TASK ->
Below are records; count how many of their lines contain the string "satisfaire", and give only that number.

[Source texts of formatted documents]
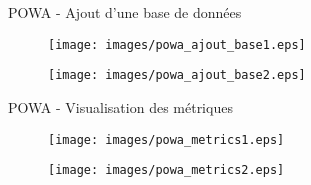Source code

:
\begin{frame}{POWA - Ajout d'une base de données}

\begin{figure}
\begin{center}
\texttt{[image: images/powa\_ajout\_base1.eps]}
\end{center}
\end{figure}

\begin{figure}
\begin{center}
\texttt{[image: images/powa\_ajout\_base2.eps]}
\end{center}
\end{figure}


\end{frame}


\begin{frame}{POWA - Visualisation des métriques}

\begin{figure}
\begin{center}
\texttt{[image: images/powa\_metrics1.eps]}
\end{center}
\end{figure}

\begin{figure}
\begin{center}
\texttt{[image: images/powa\_metrics2.eps]}
\end{center}
\end{figure}

\end{frame}


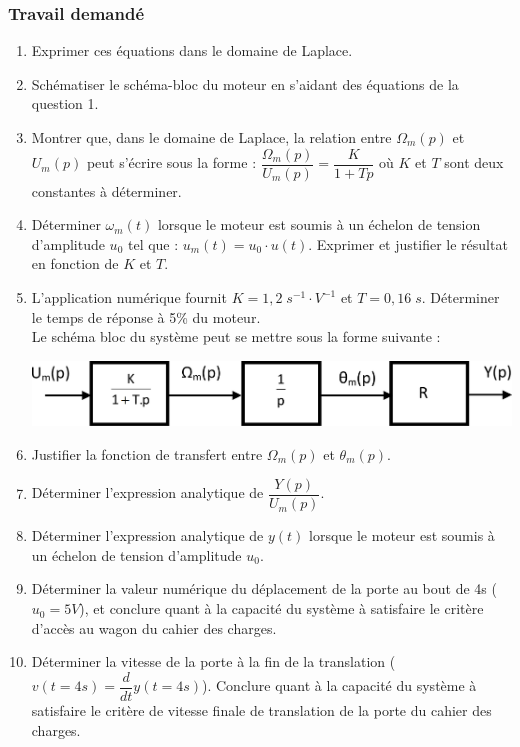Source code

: \subsubsection{Travail demandé}
\begin{enumerate}
\item Exprimer ces équations dans le domaine de Laplace.
\item Schématiser le schéma-bloc du moteur en s’aidant des équations de la question 1.
\item Montrer que, dans le domaine de Laplace, la relation entre $\Omega_m (p)$ et $U_m (p)$ peut s'écrire sous la forme : $\dfrac{\Omega_m(p)}{U_m(p)} = \dfrac{K}{1+Tp} $ où $K$ et $T$ sont deux constantes à déterminer.
\item Déterminer $\omega_m (t)$ lorsque le moteur est soumis à un échelon de tension d'amplitude $u_0$ tel que : $u_m (t)= u_0 \cdot u(t)$. Exprimer et justifier le résultat en fonction de $K$ et $T$.
\item L'application numérique fournit $K=1,2 \; s^{-1}\cdot V^{-1}$ et $T=0,16\;s$. Déterminer le temps de réponse à 5\% du moteur.\\
Le schéma bloc du système peut se mettre sous la forme suivante :
\begin{center}
\includegraphics[width=.5\textwidth]{png/fig_04-TGV}
\end{center} 
\item Justifier la fonction de transfert entre $\Omega_m(p)$ et $\theta_m (p)$.
\item Déterminer l'expression analytique de $\dfrac{Y(p)}{U_m(p)}$.
\item Déterminer l'expression analytique de $y(t)$ lorsque le moteur est soumis à un échelon de tension d'amplitude $u_0$.
\item Déterminer la valeur numérique du déplacement de la porte au bout de 4s ($u_0 =5V$), et conclure quant à la capacité du système à satisfaire le critère d'accès au wagon du cahier des charges.
\item Déterminer la vitesse de la porte à la fin de la translation ($v(t=4s)= \dfrac{d}{dt}y(t=4s)$). Conclure quant à la capacité du système à satisfaire le critère de vitesse finale de translation de la porte du cahier des charges.
\end{enumerate}
\newpage



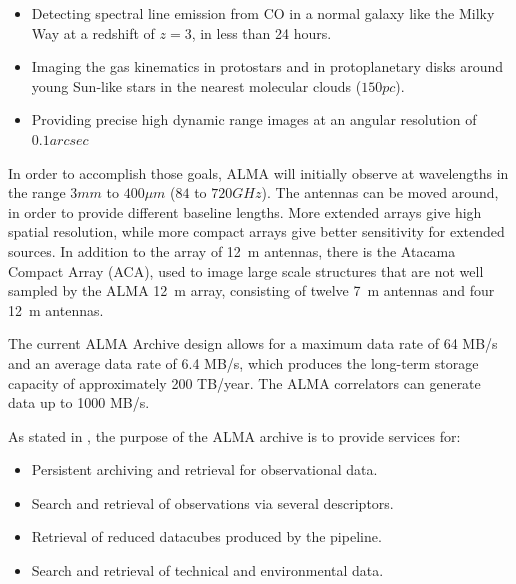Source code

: \begin{itemize}

\item Detecting spectral line emission from CO in a normal galaxy like the Milky Way at a redshift of $z=3$, in less than 24 hours.

\item Imaging the gas kinematics in protostars and in protoplanetary disks around young Sun-like stars in the nearest molecular clouds ($150 pc$).

\item Providing precise high dynamic range images at an angular resolution of $0.1 arcsec$
\end{itemize}

In order to accomplish those goals,
ALMA will initially 
observe at wavelengths in the range $3 mm$ to
$400 \mu{}m$
($84$ to $720 GHz$). The antennas can be moved around, in order to
provide different %
baseline lengths. More extended arrays
give high spatial resolution,
while
more compact arrays give better sensitivity for extended sources. In addition to the array of
12~m
antennas, there is the Atacama Compact Array (ACA), used to image large scale structures that are not well sampled by the ALMA
12~m
array, consisting of twelve
7~m
antennas and four
12~m
antennas. 


The current ALMA Archive design allows for a maximum data rate of 64 MB/s and an average data rate
of 6.4 MB/s, which produces the long-term storage capacity of approximately 200 TB/year. The
ALMA correlators can
generate %
data
up to 1000 MB/s. 

 
As stated in \cite{Etoka12}, the purpose of the ALMA archive is to provide services for:

\begin{itemize}

\item Persistent archiving and retrieval for observational data.

\item Search and retrieval of observations via several descriptors. %

\item Retrieval of reduced datacubes
produced by
the
pipeline.

\item Search and retrieval of technical and environmental data. %
\end{itemize}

RESULT FOR THIS TASK ->
2